**Selected text:**
* start *

Abstract
This paper reprocesses the information of the boundary intelligent contour so as to effectively extract the codes of image contour features. The algorithm based on the coordinates of contour extracted through the level set evolution algorithm is used to obtain several 2D contour matrixes with the same size after repeated conversions. Moreover, the matrixes are diagonally, column-wise and horizontally coded to obtain new coded features. The anti-interference analysis of algorithm indicates that the algorithm of extracting feature code has variable and flexible extraction schemes and high stability. Distinguishable information can be obtained in similar images more easily. In order to prove the validity of the proposed algorithm, feature code exaction algorithm is used to facial expression recognition, and a facial expression recognition model on the basis of facial part contour code exaction is established. According to the experimental results, this facial expression recognition system can eliminate the interference with recognition resulted from the similarity of samples. The comprehensive recognition rate of facial expression is up to 97.20%.

* end *

**Requests:**
a. For the abstract on contour feature codes, say whether each statement agrees with it, and quote the exact words that settle each one. (i) The contour coordinates are extracted with a level set evolution algorithm. (ii) The contour matrixes are coded only diagonally. (iii) The comprehensive recognition rate of facial expression reaches 97.20%.
b. Go on with the abstract on contour feature codes, picking up after its last sentence.

**Data lines:**
* start *

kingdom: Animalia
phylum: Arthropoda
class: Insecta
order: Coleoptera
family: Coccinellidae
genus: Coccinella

* end *
* start *

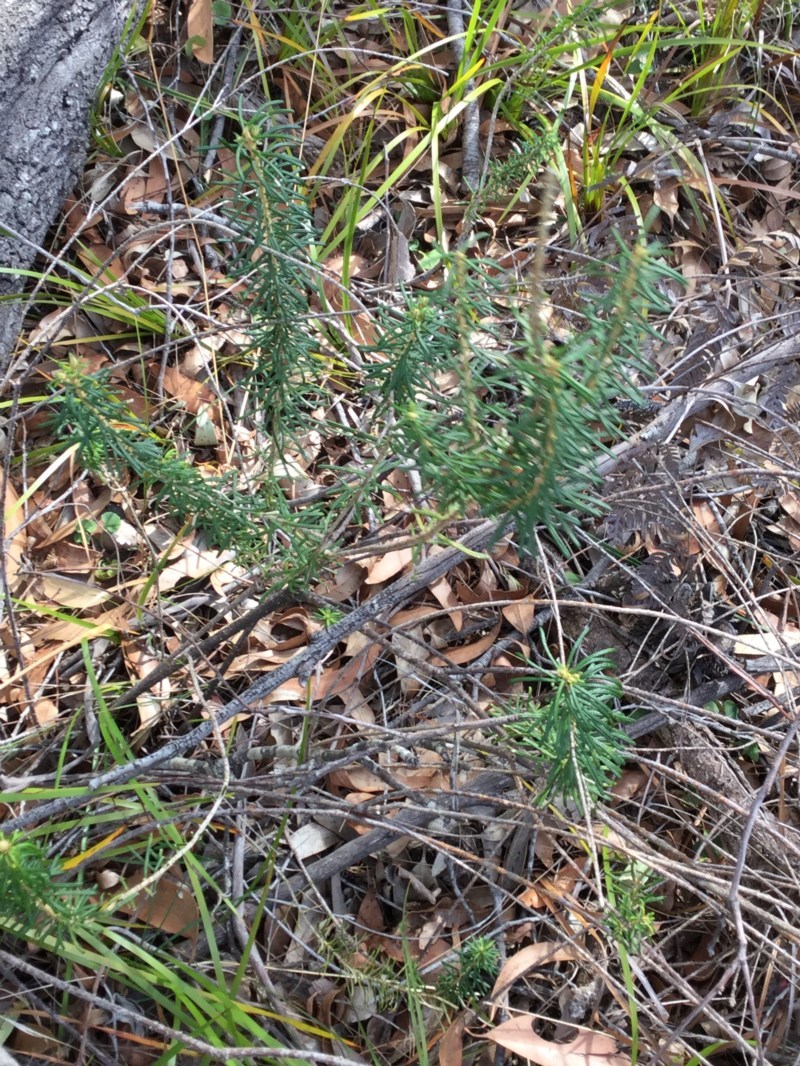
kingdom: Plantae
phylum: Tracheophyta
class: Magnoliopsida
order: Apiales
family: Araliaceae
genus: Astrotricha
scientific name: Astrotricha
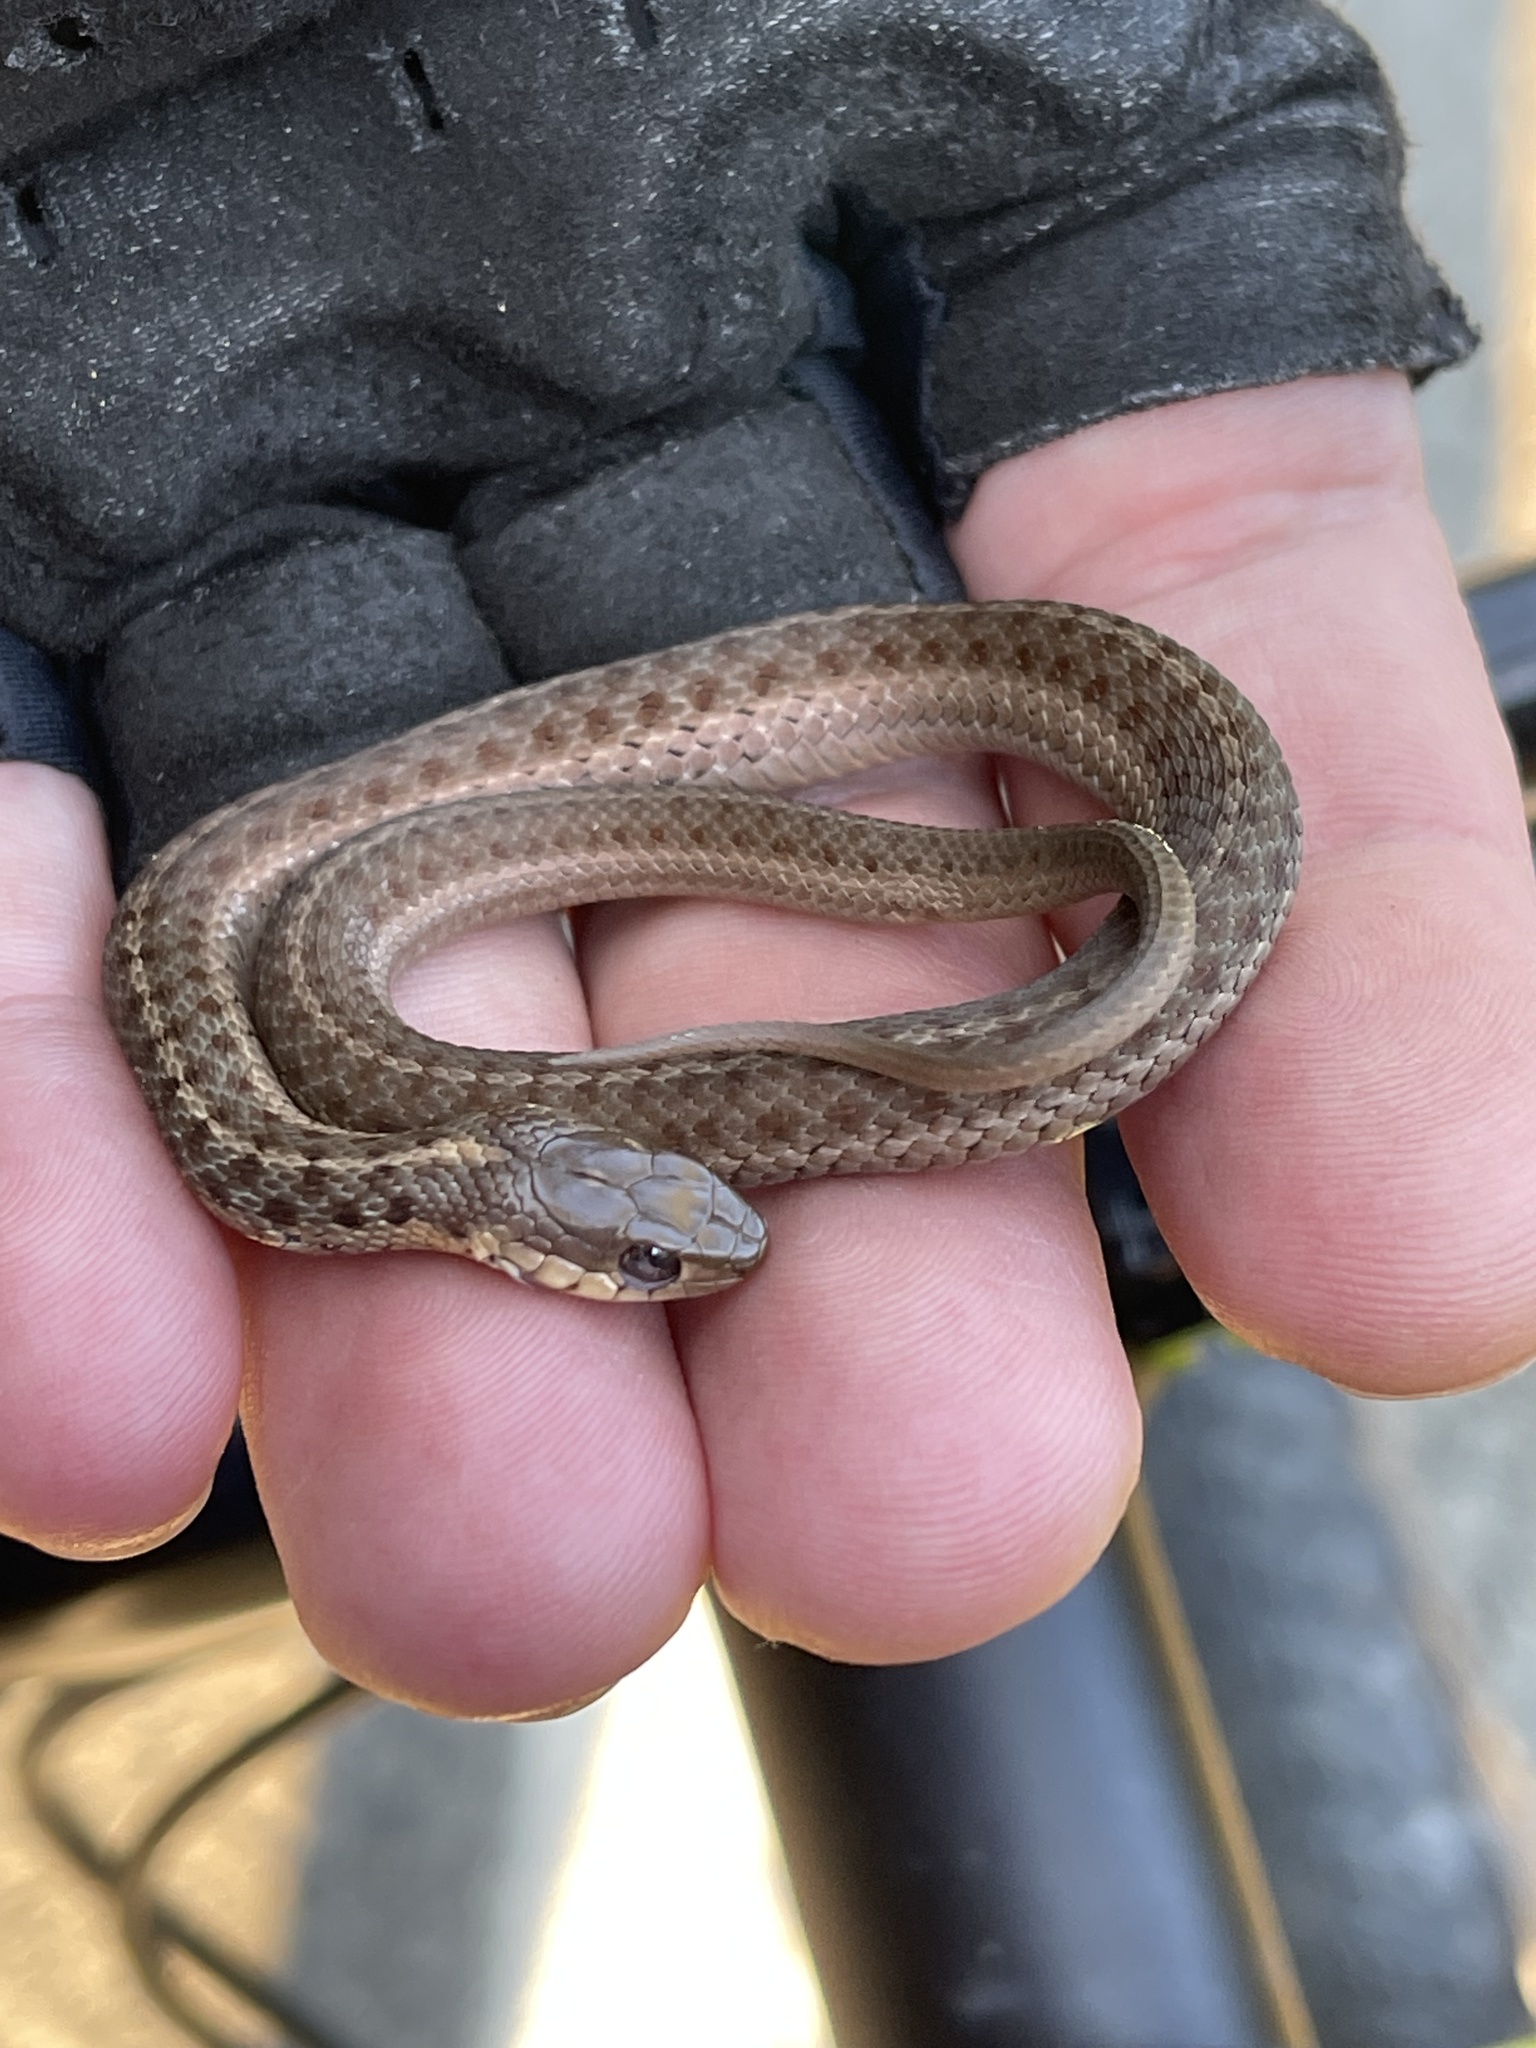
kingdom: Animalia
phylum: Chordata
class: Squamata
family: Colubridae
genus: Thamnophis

* end *
* start *

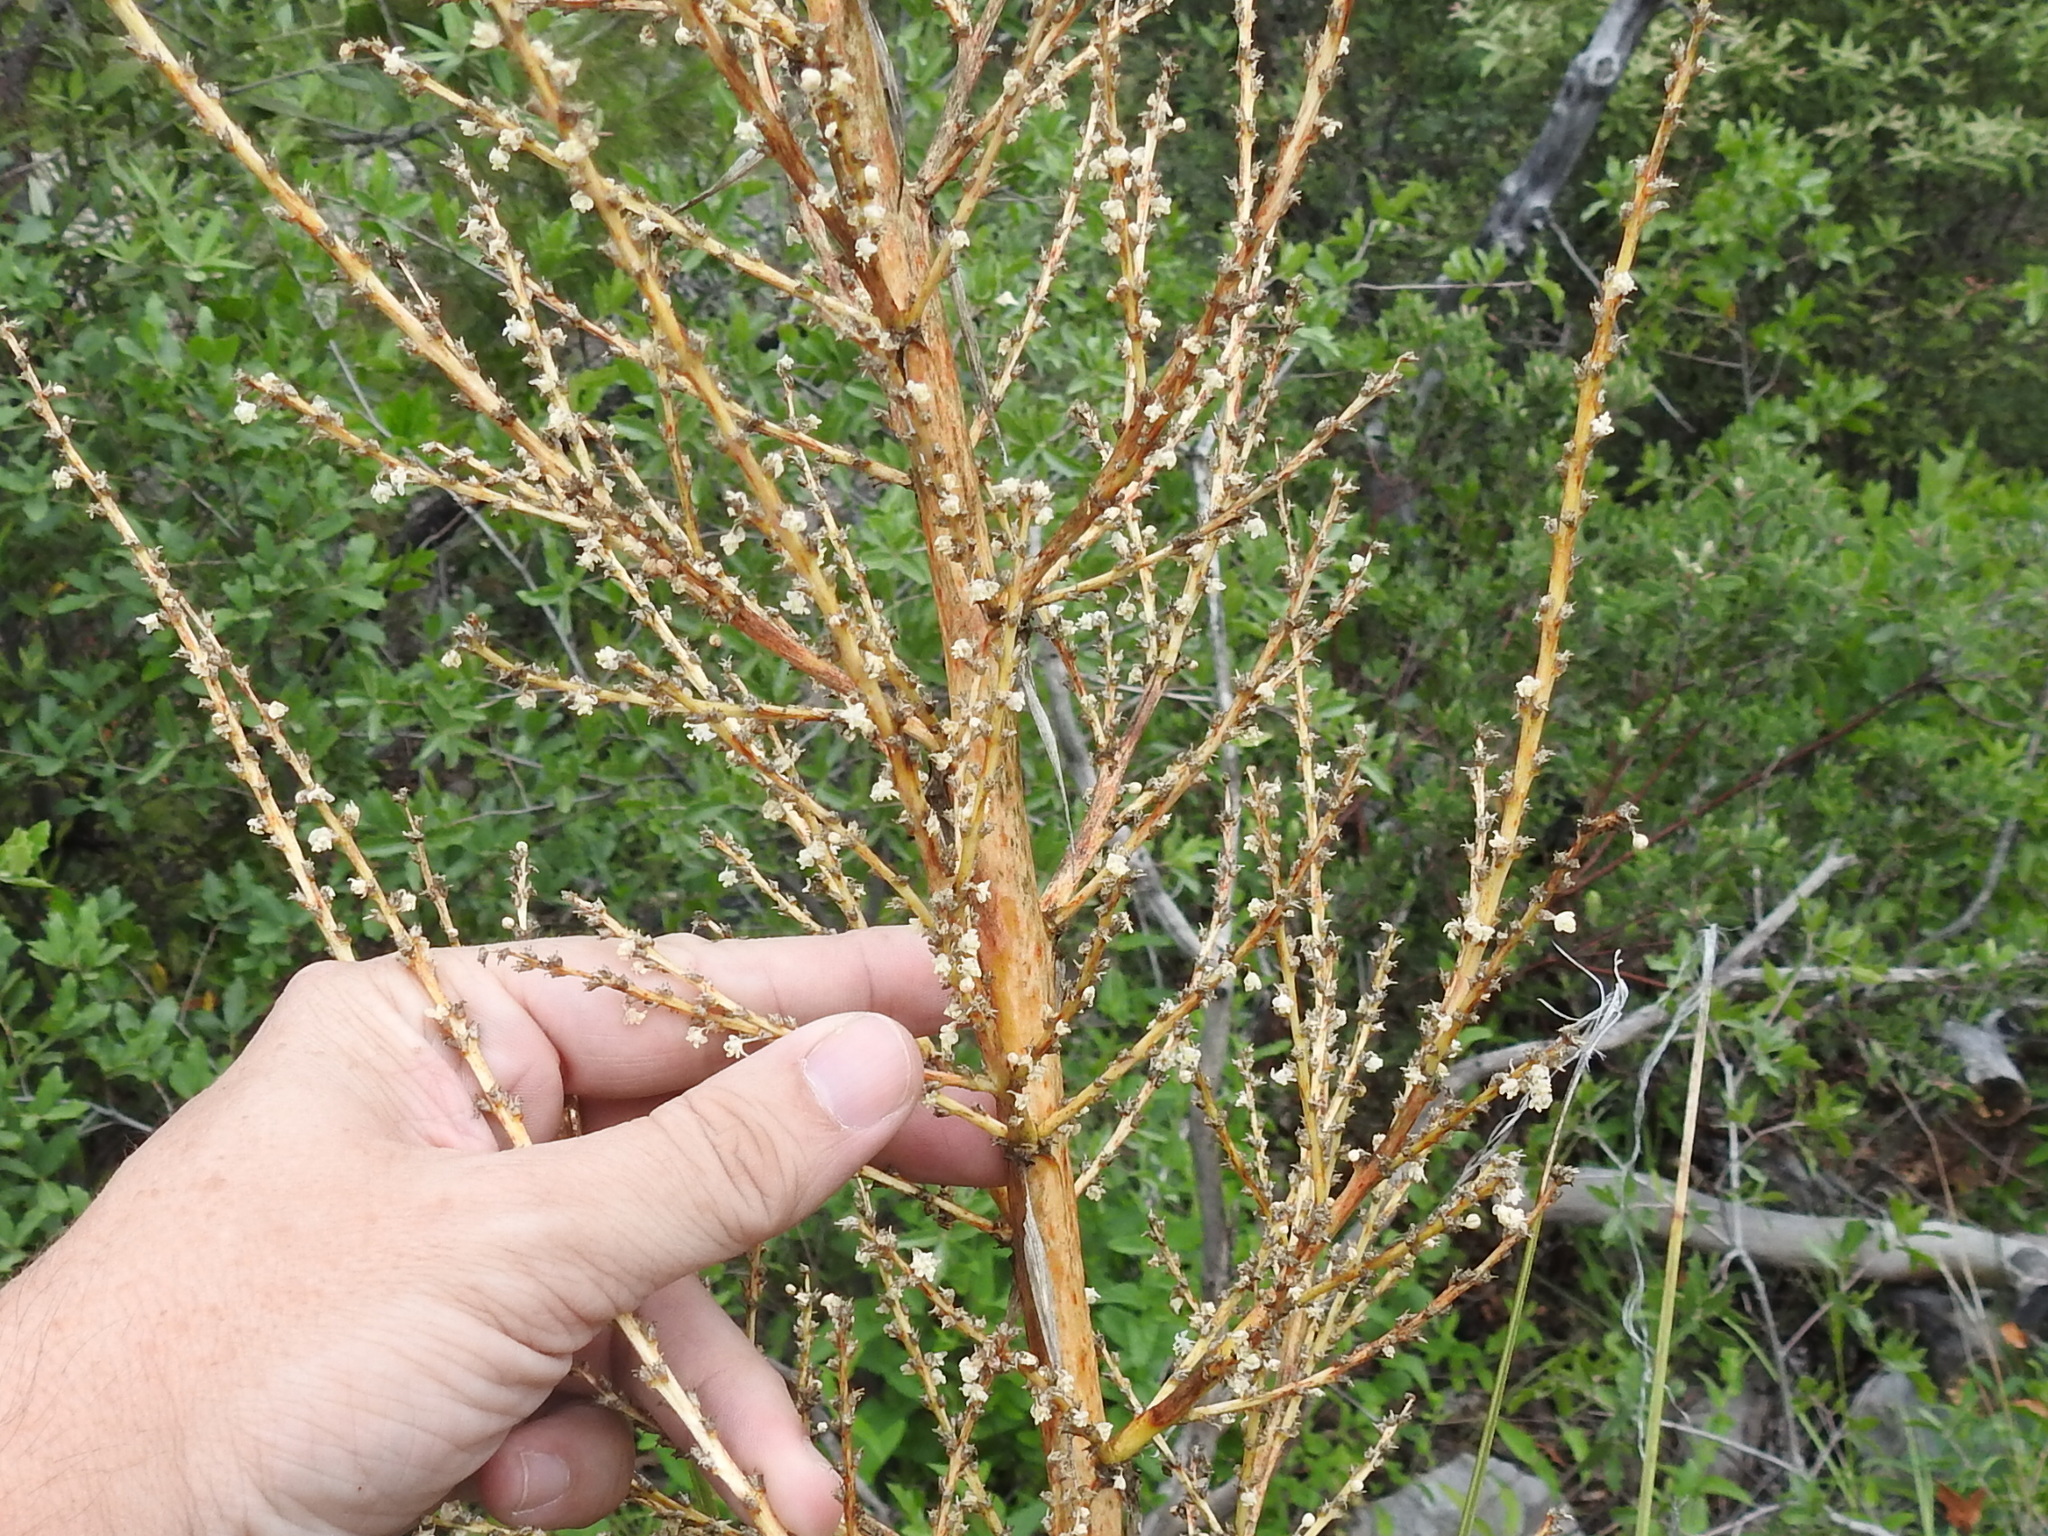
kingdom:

* end *

**Answers to the tasks:**
a.
(i) Yes: "the coordinates of contour extracted through the level set evolution algorithm"
(ii) No: "the matrixes are diagonally, column-wise and horizontally coded"
(iii) Yes: "The comprehensive recognition rate of facial expression is up to 97.20%."

b.
Introduction
Contours are the important information relevant to the shapes of target images [1–3]. Different from commonalgorithms of image recognition, such as geometrical-feature-based recognition algorithm, geometrical-feature-based recognition algorithm, texture-based recognition algorithm and K-L recognition, image contour recognition only needs the boundary information of the image target [4–6]. The contour-feature-based image recognition algorithm can not only substantially decrease the time of feature extraction, but also realize more specific secondary extraction of contour features [7–10]. In this way, by fusing with the recognition models, the extracted feature information can achieve the recognition of more complex images.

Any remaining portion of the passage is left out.